→ Document excerpt:
The 2015 Dutch Darts Masters was the fourth of nine PDC European Tour events on the 2015 PDC Pro Tour. The tournament took place at the Evenementenhal, Venray, between 5–7 June 2015. It featured a field of 48 players and £115,000 in prize money, with £25,000 going to the winner.

Michael van Gerwen won the tournament for the second year in a row after beating Justin Pipe 6–0 in the final.

Prize money
The prize fund was increased to £115,000 after being £100,000 for the previous two years.

Qualification and format
The top 16 players from the PDC ProTour Order of Merit on 8 March 2015 automatically qualified for the event and were seeded in the second round. The remaining 32 places went to players from three qualifying events - 20 from the UK Qualifier (held in Barnsley on 13 March), eight from the European Qualifier and four from the Host Nation Qualifier (both held at the venue the day before the event started. The following players took part in the tournament:

Top 16
  Michael van Gerwen (winner)
  Michael Smith (third round)
  James Wade (second round)
  Peter Wright (second round)
  Brendan Dolan (third round)
  Ian White (third round)
  Vincent van der Voort (second round)

→ Available data:
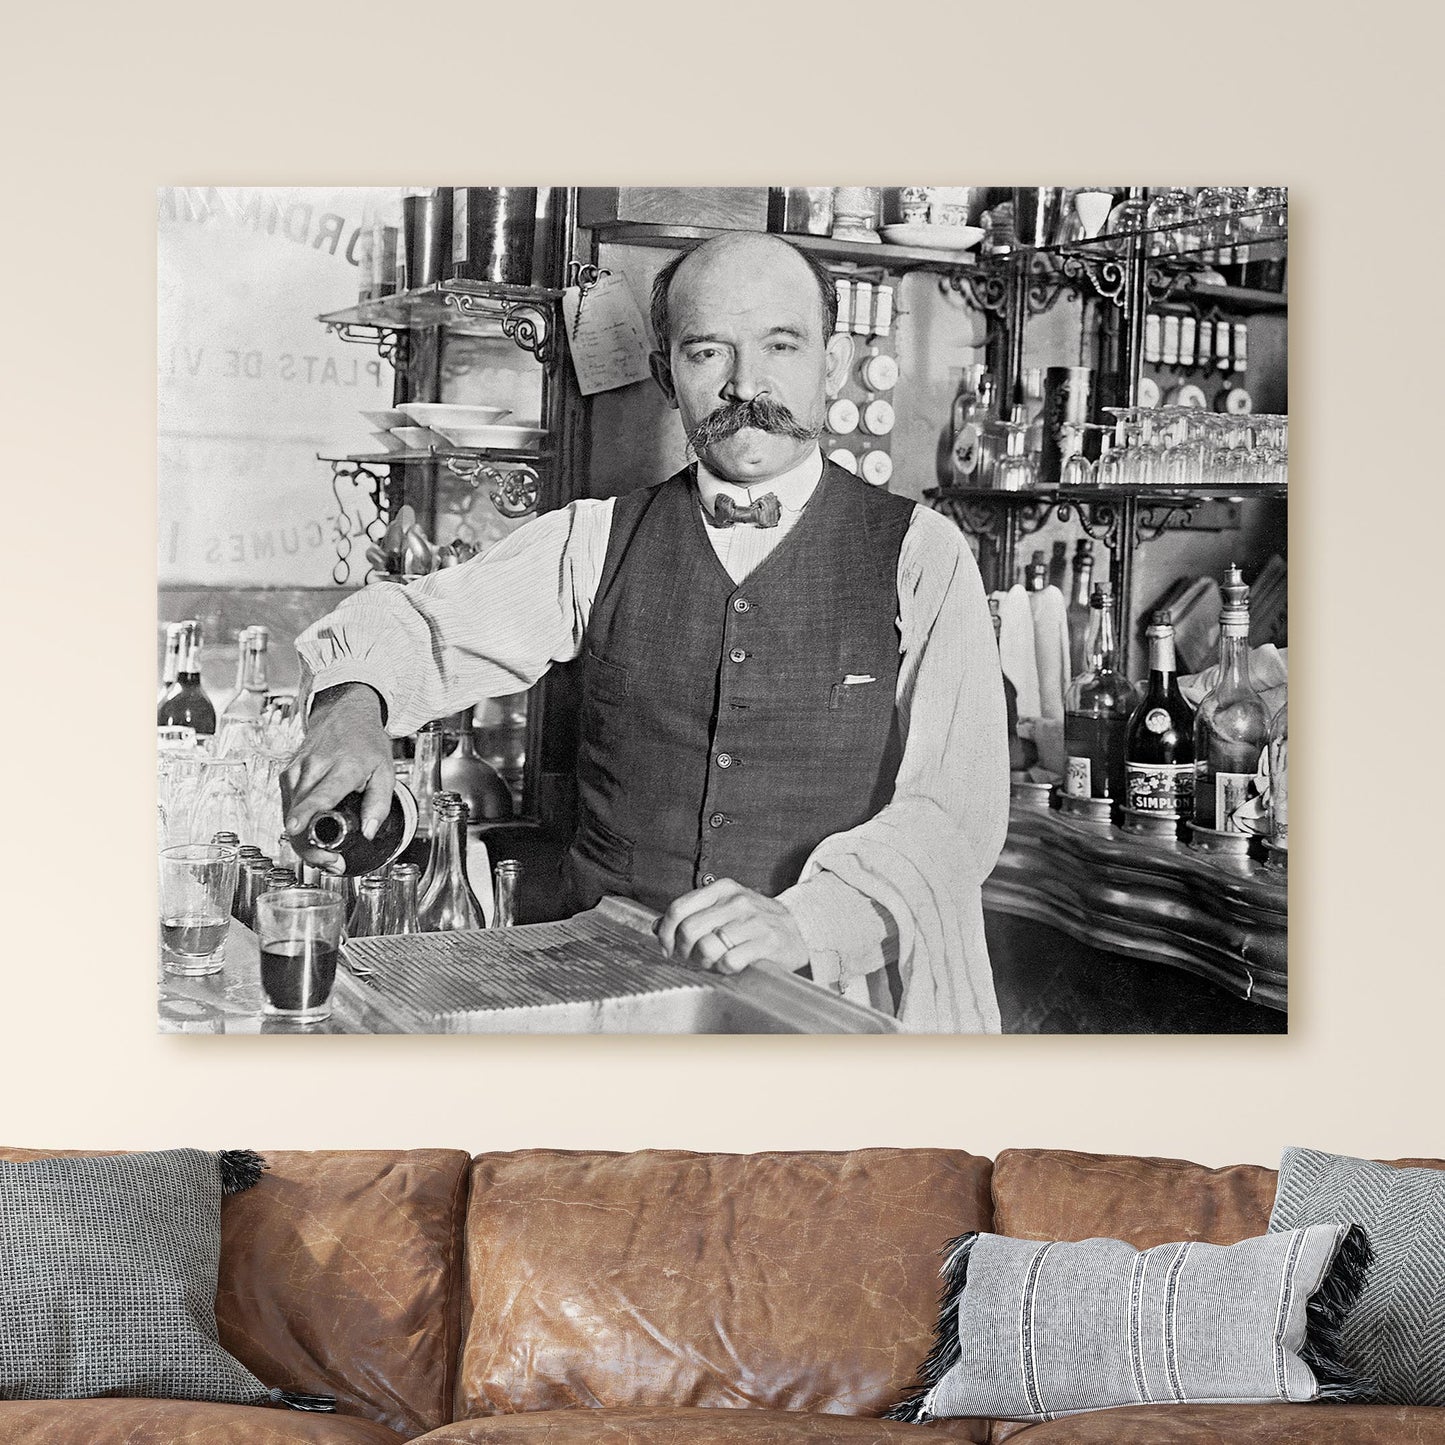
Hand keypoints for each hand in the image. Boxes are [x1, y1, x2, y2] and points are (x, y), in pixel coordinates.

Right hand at [280, 685, 393, 873]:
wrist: (344, 714)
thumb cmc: (366, 743)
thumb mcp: (386, 771)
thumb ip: (379, 804)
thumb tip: (368, 833)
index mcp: (343, 766)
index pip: (321, 792)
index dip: (306, 813)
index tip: (296, 828)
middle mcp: (314, 766)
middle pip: (300, 813)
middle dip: (311, 845)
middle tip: (332, 863)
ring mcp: (296, 769)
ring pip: (290, 814)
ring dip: (303, 841)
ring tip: (327, 855)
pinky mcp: (286, 774)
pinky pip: (287, 807)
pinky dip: (298, 826)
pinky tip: (312, 836)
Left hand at [655, 878, 808, 974]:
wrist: (799, 929)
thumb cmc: (755, 921)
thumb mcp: (723, 908)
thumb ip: (692, 914)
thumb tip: (658, 926)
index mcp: (722, 889)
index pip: (678, 908)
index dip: (666, 933)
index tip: (668, 947)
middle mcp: (736, 901)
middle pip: (688, 930)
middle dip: (683, 951)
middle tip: (691, 958)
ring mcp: (753, 921)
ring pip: (707, 947)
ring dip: (704, 962)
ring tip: (713, 962)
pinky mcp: (766, 942)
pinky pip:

→ Task prompt:
In the Dutch Darts Masters text, who did Michael van Gerwen beat in the final, and by what score?

→ Output below:
Justin Pipe, 6–0.